Our tongues are full of taste buds, which, in turn, have receptors. There are two families of receptors on our tongues: sweet and bitter. When we eat a pretzel, the bitter receptors respond to the salt and bread components, and we experience the taste of a pretzel. When we pop a blueberry, the sweet receptors activate the sweet taste in our brains.

Miraculin scrambles our tongue’s ability to decide whether something is sweet or bitter. Instead, our sweet receptors are activated on every food we ingest, giving sour foods a sweet taste, and sweet foods a radioactive-sweet boost.

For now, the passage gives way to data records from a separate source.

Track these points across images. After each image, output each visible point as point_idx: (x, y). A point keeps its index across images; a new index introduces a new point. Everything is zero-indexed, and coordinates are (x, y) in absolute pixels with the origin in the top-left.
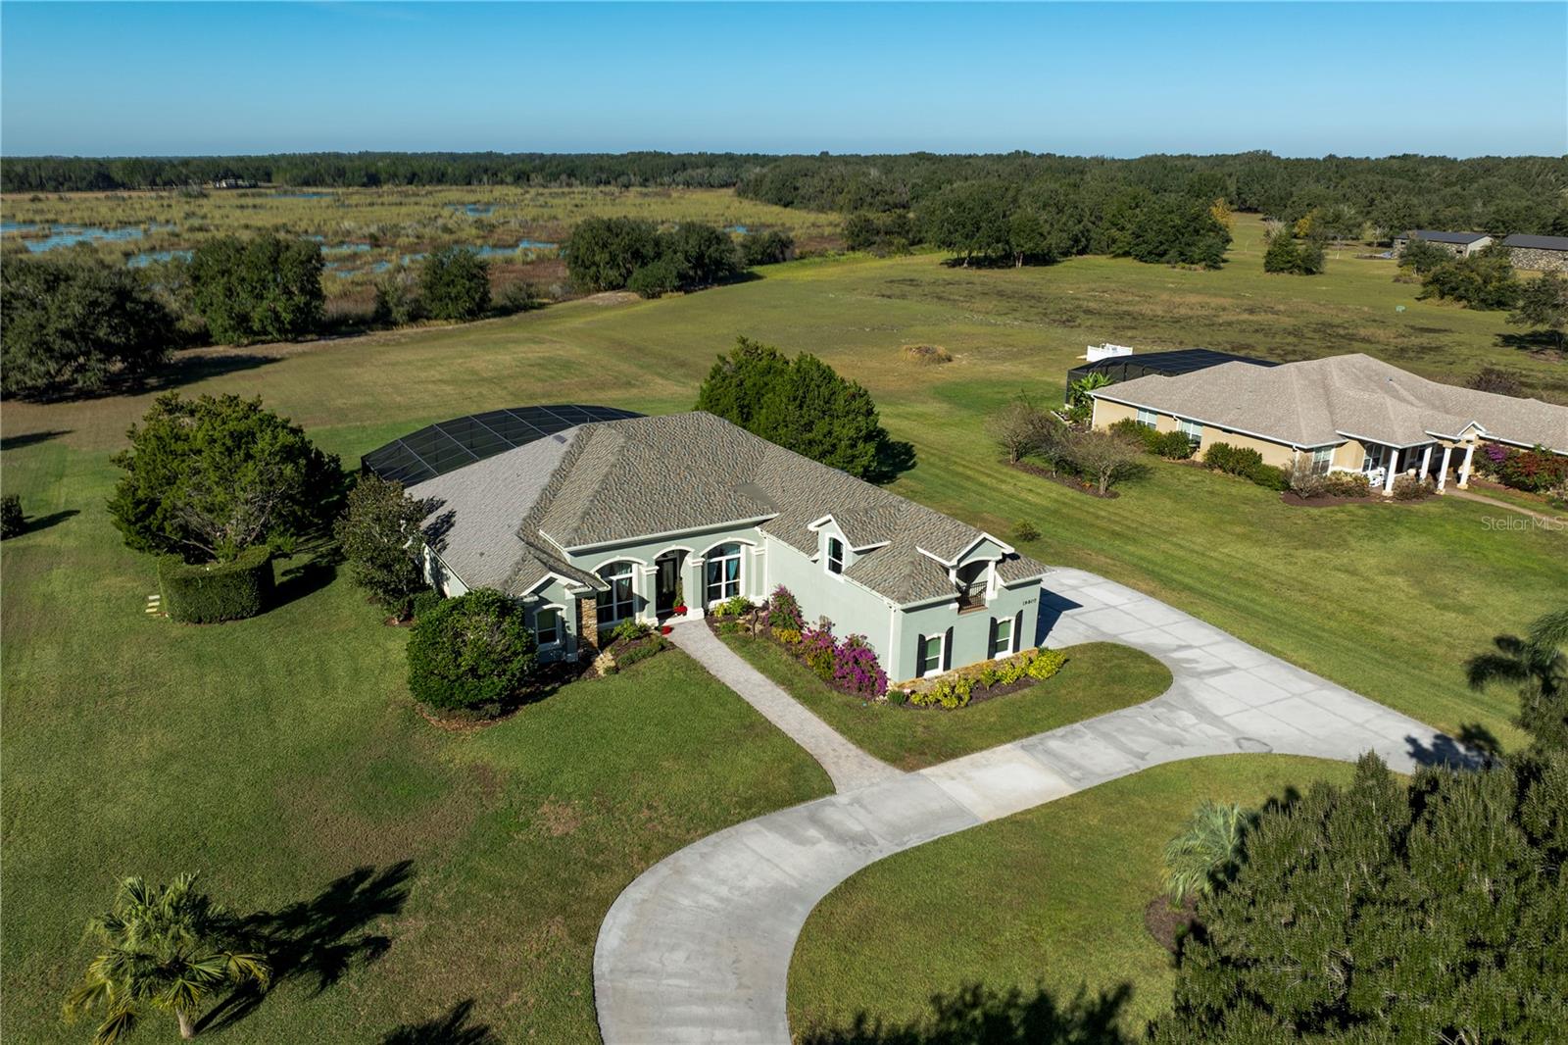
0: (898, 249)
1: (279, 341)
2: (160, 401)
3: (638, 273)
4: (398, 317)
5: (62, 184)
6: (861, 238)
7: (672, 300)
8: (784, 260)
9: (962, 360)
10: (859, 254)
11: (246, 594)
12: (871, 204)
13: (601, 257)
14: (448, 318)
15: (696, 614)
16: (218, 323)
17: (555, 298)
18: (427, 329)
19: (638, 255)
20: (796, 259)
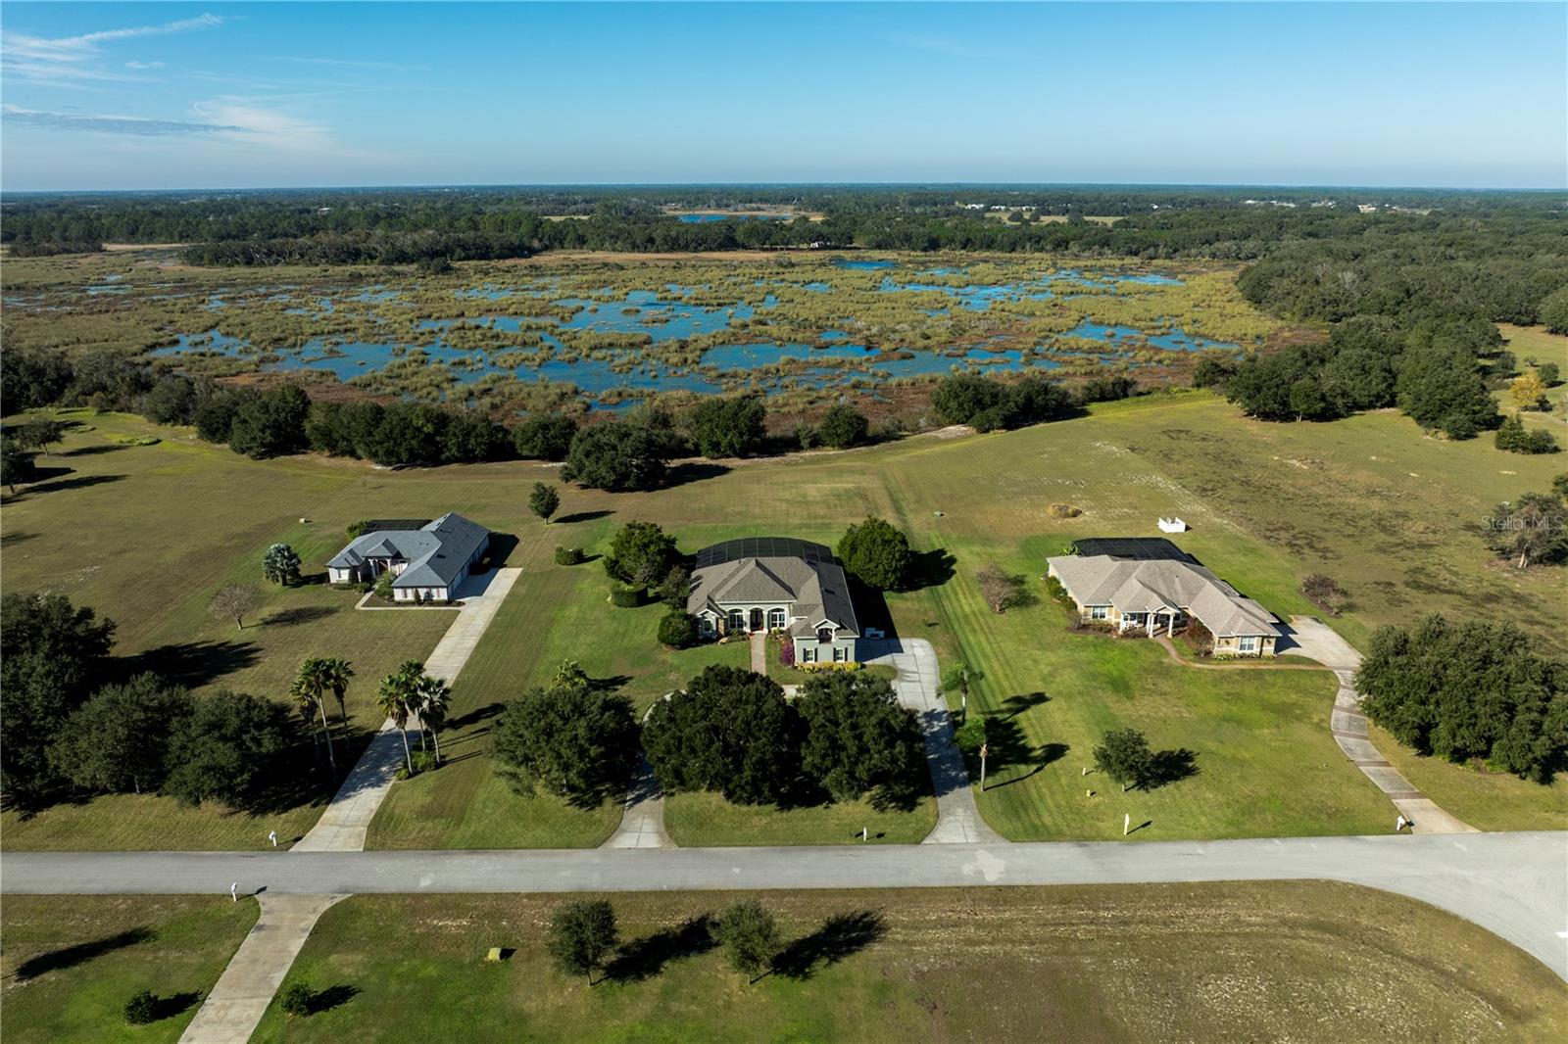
1: (734, 458)
3: (978, 415)
4: (804, 444)
5: (700, 245)
6: (1207, 378)
7: (998, 436)
8: (1126, 396)
10: (1202, 390)
13: (953, 404)
14: (833, 446)
15: (766, 631)
16: (704, 445)
17: (917, 430)
18: (819, 453)
19: (979, 403)
20: (1141, 394)
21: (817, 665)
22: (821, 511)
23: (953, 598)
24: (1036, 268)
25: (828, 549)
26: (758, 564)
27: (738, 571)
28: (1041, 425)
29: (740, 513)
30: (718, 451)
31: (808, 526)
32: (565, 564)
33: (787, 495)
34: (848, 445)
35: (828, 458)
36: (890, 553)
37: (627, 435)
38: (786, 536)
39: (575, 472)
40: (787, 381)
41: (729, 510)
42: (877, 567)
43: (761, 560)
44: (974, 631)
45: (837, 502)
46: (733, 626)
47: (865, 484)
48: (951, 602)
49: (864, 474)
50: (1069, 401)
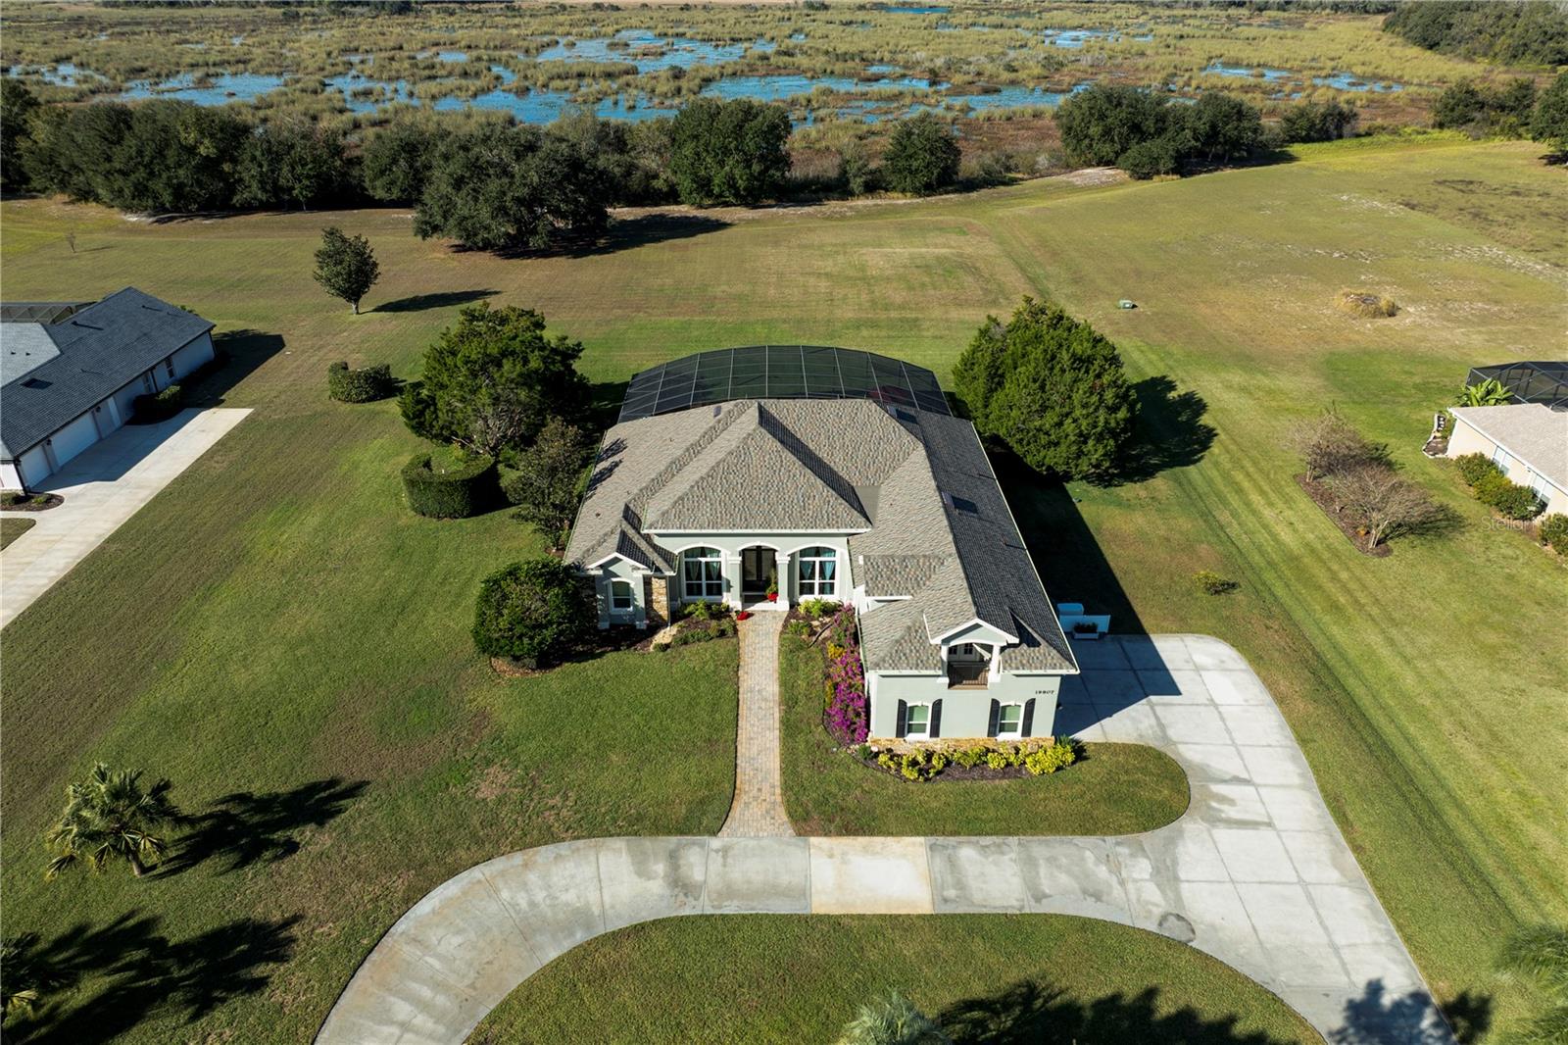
0: (1502, 130)
1: (735, 205)
2: (464, 313)
3: (1134, 150)
4: (855, 187)
6: (1456, 114)
7: (1166, 185)
8: (1340, 137)
9: (1412, 315)
10: (1447, 133)
11: (457, 501)
12: (1536, 52)
13: (1095, 130)
14: (904, 191)
15: (782, 605)
16: (685, 184)
17: (1034, 173)
18: (879, 202)
19: (1137, 130)
20: (1358, 136)
21: (937, 745)
22: (898, 296)
23: (1234, 501)
24: (1125, 15)
25: (929, 374)
26: (766, 420)
27: (711, 435)
28: (1228, 171)
29: (739, 297)
30: (709, 194)
31: (874, 324)
32: (348, 399)
33: (828, 265)
34: (929, 189)
35: (895, 210)
36: (1091, 391)
37: (532, 148)
38: (828, 344)
39: (438, 220)
40: (822, 113)
41: (718, 291)
42: (1060, 424)
43: (774, 407)
44: (1335, 607)
45: (926, 279)
46: (693, 590)
47: (969, 250)
48: (1234, 514)
49: (965, 233)
50: (1263, 138)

I have treated this intermission the way I treat any piece in my show: with every sensory detail possible. I uncovered data from the Crossmodal Laboratory at Oxford University, wherein scientists proved that high-frequency sounds cause foods to be perceived as sweeter, while low-frequency sounds cause users to perceive foods as more bitter. So while the miracle fruit was playing a trick on your tongue, the music I chose for the intermission, I hope, played a trick on your mind.

Shakespeare foretold the connection between magic and food in The Winter’s Tale: “If this be magic,” he wrote, “let it be an art as lawful as eating.”